# Cannot install Turbo C version 2.01



## chatterjee (Jul 12, 2005)

Whenever I'm trying to install Turbo C compiler.I get the following error-"Cannot execute UPDATE.COM...".I downloded the file from this site.... http://bdn.borland.com/article/0,1410,20841,00.html.

Please guide me.It's urgent.


----------



## kidnewbie (Mar 8, 2006)

chatterjee said:


> Whenever I'm trying to install Turbo C compiler.I get the following error-"Cannot execute UPDATE.COM...".I downloded the file from this site.... http://bdn.borland.com/article/0,1410,20841,00.html.
> 
> Please guide me.It's urgent.


i've never used turbo c before, but i'm guessing its almost the same as regular C. am i right?

if i am right, i may be able to help you install a different compiler. try dev-c++ from www.bloodshed.net. it's a c++/c ide and compiler. its easy to install and to use.
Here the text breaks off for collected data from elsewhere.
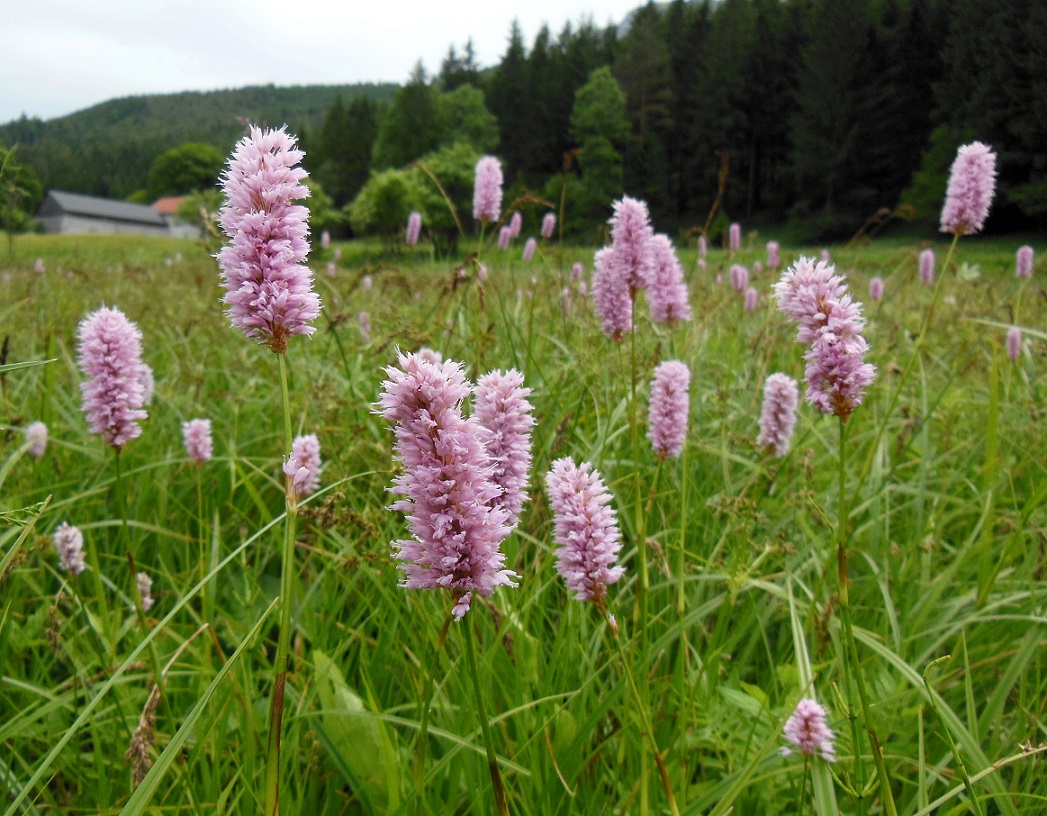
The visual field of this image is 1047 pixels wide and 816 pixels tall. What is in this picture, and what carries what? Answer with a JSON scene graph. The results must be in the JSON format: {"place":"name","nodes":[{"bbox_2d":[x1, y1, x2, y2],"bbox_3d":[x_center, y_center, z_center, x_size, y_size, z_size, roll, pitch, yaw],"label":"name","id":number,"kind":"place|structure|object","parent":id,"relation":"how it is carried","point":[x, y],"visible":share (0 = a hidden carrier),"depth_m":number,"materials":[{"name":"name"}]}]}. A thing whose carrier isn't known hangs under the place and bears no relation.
{"place":"outdoors","nodes":[
{"label":"outdoors","id":0,"kind":"place"},
{"bbox_2d":[35,190,191,237],"label":"barn","id":1,"kind":"structure","parent":0,"point":[68,218],"materials":[{"name":"grey"}]},
{"bbox_2d":[124,684,162,787],"label":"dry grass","id":2,"kind":"structure","parent":0,"point":[139,729],"visible":0.83,"materials":[{"name":"brown plant"}]},
{"bbox_2d":[153,197,202,237],"label":"house","id":3,"kind":"structure","parent":0,"point":[161,203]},
{"bbox_2d":[147,142,225,196],"label":"tree","id":4,"kind":"object","parent":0,"point":[181,166],"visible":0.8,"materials":[{"name":"green plant"}]},
{"bbox_2d":[0,81,398,202],"label":"forested hill","id":5,"kind":"structure","parent":0,"point":[14,139],"materials":[{"name":"green plant"}]},
{"bbox_2d":[0,0,658,124],"label":"sky","id":6,"kind":"structure","parent":0,"point":[123,3],"materials":[{"name":"white"}]},
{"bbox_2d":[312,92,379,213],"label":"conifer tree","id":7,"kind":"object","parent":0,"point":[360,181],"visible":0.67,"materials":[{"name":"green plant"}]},
{"bbox_2d":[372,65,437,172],"label":"tree","id":8,"kind":"object","parent":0,"point":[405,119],"visible":0.58,"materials":[{"name":"green plant"}]},
{"bbox_2d":[434,86,497,155],"label":"tree","id":9,"kind":"object","parent":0,"point":[472,119],"visible":0.6,"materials":[{"name":"green plant"}]},
{"bbox_2d":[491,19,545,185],"label":"conifer tree","id":10,"kind":"object","parent":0,"point":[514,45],"visible":0.48,"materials":[{"name":"green plant"}]},
{"bbox_2d":[0,222,1046,815],"label":"meadow","id":11,"kind":"structure","parent":0,"point":[961,291],"materials":[{"name":"green plant"}]},
{"bbox_2d":[0,145,42,234],"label":"tree","id":12,"kind":"object","parent":11,"relation":"on","point":[27,181],"visible":0.97,"depth_m":38.13,"materials":[{"name":"green plant"}]},
{"bbox_2d":[24,420,47,459],"bbox_3d":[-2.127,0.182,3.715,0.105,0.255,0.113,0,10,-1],"label":"flower","id":13,"kind":"object","parent":11,"relation":"on","point":[34,427],"visible":0.92,"depth_m":3.69,"materials":[{"name":"plant"}]},
{"bbox_2d":[33,257,45,273],"bbox_3d":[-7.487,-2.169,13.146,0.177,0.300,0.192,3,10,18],"label":"flower","id":14,"kind":"object","parent":11,"relation":"on","point":[39,265],"visible":0.95,"depth_m":13.11,"materials":[{"name":"plant"}]},
{"bbox_2d":[52,522,85,576],"bbox_3d":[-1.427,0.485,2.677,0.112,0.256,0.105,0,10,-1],"label":"flower","id":15,"kind":"object","parent":11,"relation":"on","point":[70,546],"visible":0.94,"depth_m":2.65,"materials":[{"name":"plant"}]},
{"bbox_2d":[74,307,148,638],"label":"flower","id":16,"kind":"object","parent":11,"relation":"on","point":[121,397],"visible":0.98,"depth_m":2.44,"materials":[{"name":"plant"}]},
{"bbox_2d":[134,571,154,613],"bbox_3d":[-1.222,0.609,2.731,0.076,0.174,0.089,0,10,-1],"label":"flower","id":17,"kind":"object","parent":11,"relation":"on","point":[148,601],"visible":0.76,"depth_m":2.72,"materials":[{"name":"plant"}]},
{"bbox_2d":[138,364,153,404],"bbox_3d":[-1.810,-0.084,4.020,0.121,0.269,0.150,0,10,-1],"label":"flower","id":18,"kind":"object","parent":11,"relation":"on","point":[150,388],"visible":0.36,"depth_m":4.00,"materials":[{"name":"plant"}]},
{"bbox_2d":[182,418,213,465],"bbox_3d":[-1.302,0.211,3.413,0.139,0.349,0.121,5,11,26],"label":"flower","id":19,"kind":"object","parent":11,"relation":"on","point":[199,449],"visible":0.96,"depth_m":3.38,"materials":[{"name":"plant"}]},
{"bbox_2d":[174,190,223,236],"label":"shrub","id":20,"kind":"object","parent":11,"relation":"on","point":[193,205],"visible":0.59,"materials":[{"name":"green plant"}]},
{"bbox_2d":[215,121,321,815],"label":"flower","id":21,"kind":"object","parent":11,"relation":"on","point":[271,313],"visible":0.99,"depth_m":1.54,"materials":[{"name":"plant"}]},
{"bbox_2d":[285,433,322,497],"bbox_3d":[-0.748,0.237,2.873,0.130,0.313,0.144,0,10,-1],"label":"flower","id":22,"kind":"object","parent":11,"relation":"on","point":[313,440],"visible":0.71,"depth_m":2.84,"materials":[{"name":"plant"}]},
{"bbox_2d":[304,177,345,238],"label":"shrub","id":23,"kind":"object","parent":11,"relation":"on","point":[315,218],"visible":0.42,"depth_m":32.17,"materials":[{"name":"green plant"}]},
{"bbox_2d":[320,230,330,248],"bbox_3d":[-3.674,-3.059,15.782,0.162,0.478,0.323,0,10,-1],"label":"flower","id":24,"kind":"object","parent":11,"relation":"on","point":[324,236],"visible":0.96,"depth_m":15.73,"materials":[{"name":"plant"}]},
{"bbox_2d":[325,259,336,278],"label":"flower","id":25,"kind":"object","parent":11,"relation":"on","point":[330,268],"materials":[{"name":"pink plant"}]},
{"bbox_2d":[308,650,401,815],"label":"broad leaf","id":26,"kind":"object","parent":11,"relation":"on","point":[320,660],"visible":0.68,"depth_m":2.09,"materials":[{"name":"green plant"}]},
{"bbox_2d":[358,311,371,339],"bbox_3d":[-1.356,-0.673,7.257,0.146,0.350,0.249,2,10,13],"label":"flower","id":27,"kind":"object","parent":11,"relation":"on","point":[362,317],"visible":0.92,"depth_m":7.23,"materials":[{"name":"plant"}]},
{"bbox_2d":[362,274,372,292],"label":"flower","id":28,"kind":"object","parent":11,"relation":"on","point":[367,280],"visible":0.95,"depth_m":9.90,"materials":[{"name":"plant"}]},
{"bbox_2d":[405,212,421,246],"bbox_3d":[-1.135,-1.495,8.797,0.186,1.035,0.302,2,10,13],"label":"flower","id":29,"kind":"object","parent":11,"relation":"on","point":[416,229],"visible":0.95,"depth_m":8.71,"materials":[{"name":"plant"}]},
{"bbox_2d":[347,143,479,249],"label":"shrub","id":30,"kind":"object","parent":11,"relation":"on","point":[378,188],"visible":0.81,"depth_m":31.23,"materials":[{"name":"green plant"}]},
{"bbox_2d":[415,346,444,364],"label":"flower","id":31,"kind":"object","parent":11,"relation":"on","point":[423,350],"visible":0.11,"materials":[{"name":"pink plant"}]},
{"bbox_2d":[377,348,518,813],"bbox_3d":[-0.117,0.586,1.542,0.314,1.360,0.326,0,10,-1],"label":"flower","id":32,"kind":"object","parent":11,"relation":"on","point":[449,526],"visible":0.99,"depth_m":1.43,"materials":[{"name":"plant"}]},
{"bbox_2d":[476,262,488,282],"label":"flower","id":33,"kind":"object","parent":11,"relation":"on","point":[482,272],"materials":[{"name":"pink plant"}]},
{"bbox_2d":[472,155,503,222],"bbox_3d":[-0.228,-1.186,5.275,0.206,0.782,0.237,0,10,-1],"label":"flower","id":34,"kind":"object","parent":11,"relation":"on","point":[483,166],"visible":0.98,"depth_m":5.22,"materials":[{"name":"plant"}]},
{"bbox_2d":[472,368,535,526],"bbox_3d":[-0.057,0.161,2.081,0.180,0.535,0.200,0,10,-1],"label":"flower","id":35,"kind":"object","parent":11,"relation":"on","point":[485,381],"visible":0.76,"depth_m":2.04,"materials":[{"name":"plant"}]},
{"bbox_2d":[498,225,513,249],"bbox_3d":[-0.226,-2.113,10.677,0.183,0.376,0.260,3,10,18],"label":"flower","id":36,"kind":"object","parent":11,"relation":"on","point":[507,232],"visible":0.94,"depth_m":10.64,"materials":[{"name":"pink plant"}]},
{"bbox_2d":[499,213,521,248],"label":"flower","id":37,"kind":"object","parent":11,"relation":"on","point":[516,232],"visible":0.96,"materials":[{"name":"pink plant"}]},
{"bbox_2d":[521,236,536,261],"bbox_3d":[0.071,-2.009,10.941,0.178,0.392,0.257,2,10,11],"label":"flower","id":38,"kind":"object","parent":11,"relation":"on","point":[530,243],"visible":0.96,"depth_m":10.90,"materials":[{"name":"plant"}]},
{"bbox_2d":[540,212,555,238],"bbox_3d":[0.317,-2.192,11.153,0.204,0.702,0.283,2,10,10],"label":"flower","id":39,"kind":"object","parent":11,"relation":"on","point":[545,225],"visible":0.96,"depth_m":11.08,"materials":[{"name":"pink plant"}]},
{"bbox_2d":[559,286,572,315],"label":"flower","id":40,"kind":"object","parent":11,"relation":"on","point":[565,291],"visible":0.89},
{"bbox_2d":[570,262,583,281],"bbox_3d":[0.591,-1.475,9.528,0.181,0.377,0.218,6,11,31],"label":"flower","id":41,"kind":"object","parent":11,"relation":"on","point":[579,269],"visible":0.87,"depth_m":9.49,"materials":[{"name":"pink plant"}]},
{"bbox_2d":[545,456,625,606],"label":"flower","id":42,"kind":"object","parent":11,"relation":"on","point":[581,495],"visible":0.98,"depth_m":1.90,"materials":[{"name":"plant"}]},
{"bbox_2d":[571,68,628,228],"label":"tree","id":43,"kind":"object","parent":11,"relation":"on","point":[606,95],"visible":0.94,"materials":[{"name":"green plant"}]},
{"bbox_2d":[592,247,632,340],"bbox_3d":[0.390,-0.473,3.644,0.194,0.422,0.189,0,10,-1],"label":"flower","id":44,"kind":"object","parent":11,"relation":"on","point":[621,326],"visible":0.89,"depth_m":3.62,"materials":[{"name":"plant"}]},
{"bbox_2d":[608,195,654,296],"bbox_3d":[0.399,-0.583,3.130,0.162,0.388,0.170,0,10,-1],"label":"flower","id":45,"kind":"object","parent":11,"relation":"on","point":[632,282],"visible":0.95,"depth_m":3.10,"materials":[{"name":"plant"}]},
{"bbox_2d":[645,232,691,326],"bbox_3d":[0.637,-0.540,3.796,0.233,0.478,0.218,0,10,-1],"label":"flower","id":46,"kind":"object","parent":11,"relation":"on","point":[675,313],"visible":0.9,"depth_m":3.77,"materials":[{"name":"plant"}]},
{"bbox_2d":[647,360,690,460],"bbox_3d":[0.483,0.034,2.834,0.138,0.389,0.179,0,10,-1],"label":"flower","id":47,"kind":"object","parent":11,"relation":"on","point":[664,377],"visible":0.98,"depth_m":2.80,"materials":[{"name":"plant"}]},
{"bbox_2d":[697,236,707,261],"bbox_3d":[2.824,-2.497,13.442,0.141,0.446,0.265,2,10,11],"label":"flower","id":48,"kind":"object","parent":11,"relation":"on","point":[704,251],"visible":0.88,"depth_m":13.40,"materials":[{"name":"pink plant"}]},
{"bbox_2d":[379,0,1046,244],"label":"forest","id":49,"kind":"object","parent":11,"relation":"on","point":[871,42],"visible":0.68,"materials":[{"name":"green plant"}]},
{"bbox_2d":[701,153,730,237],"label":"dry grass","id":50,"kind":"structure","parent":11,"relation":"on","point":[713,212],"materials":[{"name":"brown plant"}]},
{"bbox_2d":[728,223,741,250],"bbox_3d":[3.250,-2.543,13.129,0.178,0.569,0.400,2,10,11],"label":"flower","id":51,"kind":"object","parent":11,"relation":"on","point":[735,227],"visible":0.95,"depth_m":13.08,"materials":[{"name":"pink plant"}]},
{"bbox_2d":[729,264,748,292],"bbox_3d":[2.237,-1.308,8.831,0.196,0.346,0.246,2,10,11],"label":"flower","id":52,"kind":"object","parent":11,"relation":"on","point":[740,273],"visible":0.95,"depth_m":8.80,"materials":[{"name":"pink plant"}]},
{"bbox_2d":[743,286,758,310],"bbox_3d":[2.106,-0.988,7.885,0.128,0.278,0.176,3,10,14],"label":"flower","id":53,"kind":"object","parent":11,"relation":"on","point":[748,300],"visible":0.96,"depth_m":7.85,"materials":[{"name":"pink plant"}]},
{"bbox_2d":[766,241,779,268],"bbox_3d":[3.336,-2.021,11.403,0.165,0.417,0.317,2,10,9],"label":"flower","id":54,"kind":"object","parent":11,"relation":"on","point":[771,245],"visible":0.95,"depth_m":11.36,"materials":[{"name":"pink plant"}]},
{"bbox_2d":[758,372,798,457],"bbox_3d":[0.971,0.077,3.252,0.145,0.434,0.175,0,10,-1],"label":"flower","id":55,"kind":"object","parent":11,"relation":"on","point":[773,423],"visible":0.97,"depth_m":3.22,"materials":[{"name":"plant"}]},
{"bbox_2d":[779,698,835,761],"bbox_3d":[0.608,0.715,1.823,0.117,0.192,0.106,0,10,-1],"label":"flower","id":56,"kind":"object","parent":11,"relation":"on","point":[798,740],"visible":0.93,"depth_m":1.81,"materials":[{"name":"plant"}]},
{"bbox_2d":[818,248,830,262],"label":"flower","id":57,"kind":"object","parent":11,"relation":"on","point":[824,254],"visible":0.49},
{"bbox_2d":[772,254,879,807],"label":"flower","id":58,"kind":"object","parent":11,"relation":"on","point":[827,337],"visible":0.99,"depth_m":1.89,"materials":[{"name":"plant"}]},
{"bbox_2d":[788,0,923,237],"label":"conifer tree","id":59,"kind":"object","parent":11,"relation":"on","point":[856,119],"visible":0.91,"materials":[{"name":"plant"}]},
{"bbox_2d":[869,276,883,301],"bbox_3d":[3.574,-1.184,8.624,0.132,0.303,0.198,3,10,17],"label":"flower","id":60,"kind":"object","parent":11,"relation":"on","point":[873,287],"visible":0.95,"depth_m":8.59,"materials":[{"name":"pink plant"}]},
{"bbox_2d":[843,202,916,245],"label":"dry grass","id":61,"kind":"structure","parent":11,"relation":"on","point":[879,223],"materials":[{"name":"brown plant"}]},
{"bbox_2d":[918,249,934,283],"bbox_3d":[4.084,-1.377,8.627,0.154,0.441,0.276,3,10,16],"label":"flower","id":62,"kind":"object","parent":11,"relation":"on","point":[929,258],"visible":0.94,"depth_m":8.59,"materials":[{"name":"plant"}]},
{"bbox_2d":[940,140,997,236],"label":"flower","id":63,"kind":"object","parent":11,"relation":"on","point":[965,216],"visible":0.98,"depth_m":4.21,"materials":[{"name":"plant"}]},
{"bbox_2d":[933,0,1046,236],"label":"conifer tree","id":64,"kind":"object","parent":11,"relation":"on","point":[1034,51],"visible":0.76,"depth_m":34.30,"materials":[{"name":"plant"}]},
{"bbox_2d":[1005,327,1021,362],"bbox_3d":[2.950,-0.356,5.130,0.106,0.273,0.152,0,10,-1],"label":"flower","id":65,"kind":"object","parent":11,"relation":"on","point":[1016,337],"visible":0.95,"depth_m":5.10,"materials":[{"name":"plant"}]},
{"bbox_2d":[1015,246,1034,278],"bbox_3d":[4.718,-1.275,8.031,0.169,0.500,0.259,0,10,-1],"label":"flower","id":66,"kind":"object","parent":11,"relation":"on","point":[1025,256],"visible":0.94,"depth_m":7.99,"materials":[{"name":"plant"}]},
{"bbox_2d":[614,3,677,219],"label":"conifer tree","id":67,"kind":"object","parent":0,"point":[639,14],"visible":0.68,"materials":[{"name":"plant"}]}
]}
if turbo c is not the same as regular C, then just ignore what i said cause i know nothing about turbo c.


----------



## chatterjee (Jul 12, 2005)

The file I downloaded and from which I was trying to install Turbo C ,was corrupted.I downloaded the same file from a different website and that worked.Now I can comfortably write and compile my C programs in Turbo C.

Thank you for answering.


----------



## chatterjee (Jul 12, 2005)

STRANGE PROBLEM! After a system restore,when I try to install it again(from the same file)it gives me the previous error.Please help!


----------



## bpmurray (Jun 3, 2003)

Turbo C is quite old - late 1980's, if I remember rightly. I suspect that the problem is that the COM file isn't compatible with your version of Windows. You're probably trying to install onto XP, while the install programs were designed for Windows 3.0!


----------



## chatterjee (Jul 12, 2005)

Yes,I use WinXp.But to my surprise it was installed just a few days ago.It was working just fine.It has been working since I restored my system.Strange!


----------